Give back each line below verbatim.

▼

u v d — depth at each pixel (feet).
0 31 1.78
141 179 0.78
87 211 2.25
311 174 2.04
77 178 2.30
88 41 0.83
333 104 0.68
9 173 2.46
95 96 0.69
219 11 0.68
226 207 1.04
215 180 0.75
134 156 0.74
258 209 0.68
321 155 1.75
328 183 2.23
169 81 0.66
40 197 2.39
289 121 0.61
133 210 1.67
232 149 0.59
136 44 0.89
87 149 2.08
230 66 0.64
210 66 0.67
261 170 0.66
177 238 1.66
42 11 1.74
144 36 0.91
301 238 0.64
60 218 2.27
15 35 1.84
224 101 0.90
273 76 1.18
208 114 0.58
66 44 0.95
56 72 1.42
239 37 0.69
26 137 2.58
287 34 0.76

▲

Finished task:
u v d — depth at each pixel (feet).
0 31 1.78
141 179 0.78
87 211 2.25
311 174 2.04
77 178 2.30
88 41 0.83
333 104 0.68
9 173 2.46
95 96 0.69
219 11 0.68
226 207 1.04
215 180 0.75
134 156 0.74
258 209 0.68
321 155 1.75
328 183 2.23
169 81 0.66
40 197 2.39
289 121 0.61
133 210 1.67
232 149 0.59
136 44 0.89
87 149 2.08
230 66 0.64
210 66 0.67
261 170 0.66
177 238 1.66
42 11 1.74
144 36 0.91
301 238 0.64
60 218 2.27
15 35 1.84
224 101 0.90
273 76 1.18
208 114 0.58
66 44 0.95
56 72 1.42
239 37 0.69
26 137 2.58
287 34 0.76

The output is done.